**YOUR OBJECTIVE:**
Your copy starts at the line containing "欲しいものリストに追加" and ends at the last line below. Copy exactly, without pictures.

**Stored data entries:**
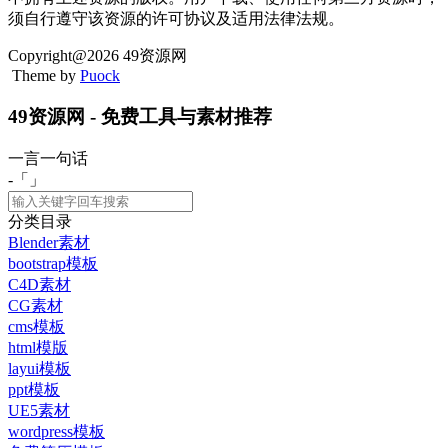
须自行遵守该资源的许可协议及适用法律法规。
Copyright@2026 49资源网
Theme by
Puock
49资源网 - 免费工具与素材推荐
一言一句话
-「
」
分类目录
Blender素材
bootstrap模板
C4D素材
CG素材
cms模板
html模版
layui模板
ppt模板
UE5素材
wordpress模板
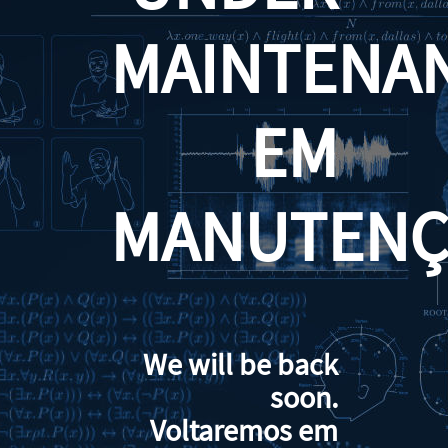
MAINTENA
EM
MANUTENÇ
We will be back
soon.
Voltaremos em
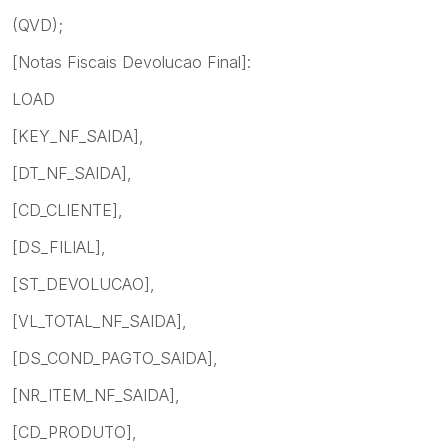
(QVD);
[Notas Fiscais Devolucao Final]:
LOAD
[KEY_NF_SAIDA],
[DT_NF_SAIDA],
[CD_CLIENTE],
[DS_FILIAL],
[ST_DEVOLUCAO],
[VL_TOTAL_NF_SAIDA],
[DS_COND_PAGTO_SAIDA],
[NR_ITEM_NF_SAIDA],
[CD_PRODUTO],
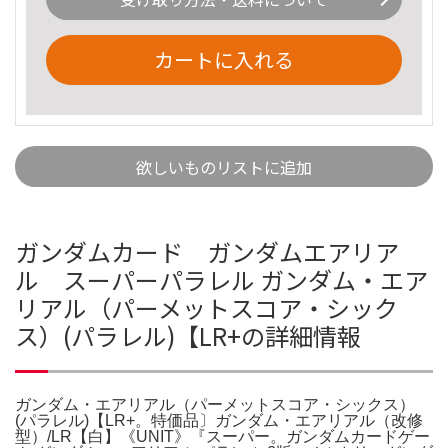
カートに入れる
欲しいものリストに追加
ガンダムカード ガンダムエアリア
ル スーパーパラレル ガンダム・エア
リアル（パーメットスコア・シック
ス）(パラレル)【LR+の詳細情報
ガンダム・エアリアル（パーメットスコア・シックス）
(パラレル)【LR+。特価品〕ガンダム・エアリアル（改修
型）/LR【白】《UNIT》『スーパー。ガンダムカードゲー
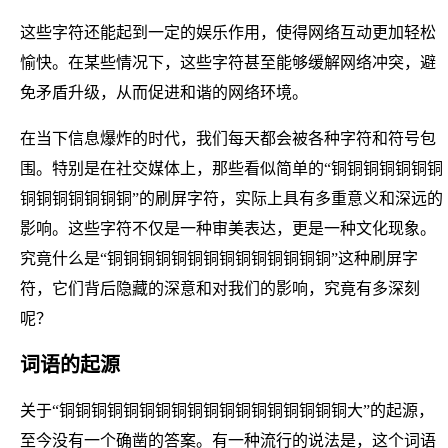
这些字符还能起到一定的娱乐作用，使得网络互动更加轻松
愉快。在某些情况下，这些字符甚至能够缓解网络冲突，避
免矛盾升级，从而促进和谐的网络环境。
在当下信息爆炸的时代，我们每天都会被各种字符和符号包
围。特别是在社交媒体上，那些看似简单的“铜铜铜铜铜铜铜
铜铜铜铜铜铜铜”的刷屏字符，实际上具有多重意义和深远的
影响。这些字符不仅是一种审美表达，更是一种文化现象。
究竟什么是“铜铜铜铜铜铜铜铜铜铜铜铜铜铜”这种刷屏字
符，它们背后隐藏的深意和对我们的影响，究竟有多深刻
呢？
词语的起源
关于“铜铜铜铜铜铜铜铜铜铜铜铜铜铜铜铜铜铜大”的起源，
至今没有一个确凿的答案。有一种流行的说法是，这个词语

**EXERCISE SOLUTION:**
欲しいものリストに追加
ガンダムカード ガンダムエアリア
ル スーパーパラレル ガンダム・エア
リアル（パーメットスコア・シック
ス）(パラレル)【LR+の詳細情報
ガンダム・エアリアル（パーメットスコア・シックス）
(パラレル)【LR+。特価品〕ガンダム・エアリアル（改修
型）/LR【白】《UNIT》『スーパー。ガンダムカードゲー
这些字符还能起到一定的娱乐作用，使得网络互动更加轻松
愉快。在某些情况下，这些字符甚至能够缓解网络冲突，避
免矛盾升级，从而促进和谐的网络环境。
在当下信息爆炸的时代，我们每天都会被各种字符和符号包
围。特别是在社交媒体上，那些看似简单的“铜铜铜铜铜铜铜
铜铜铜铜铜铜铜”的刷屏字符，实际上具有多重意义和深远的
影响。这些字符不仅是一种审美表达，更是一种文化现象。
究竟什么是“铜铜铜铜铜铜铜铜铜铜铜铜铜铜”这种刷屏字
符，它们背后隐藏的深意和对我们的影响，究竟有多深刻
呢？
词语的起源
关于“铜铜铜铜铜铜铜铜铜铜铜铜铜铜铜铜铜铜大”的起源，
至今没有一个确凿的答案。有一种流行的说法是，这个词语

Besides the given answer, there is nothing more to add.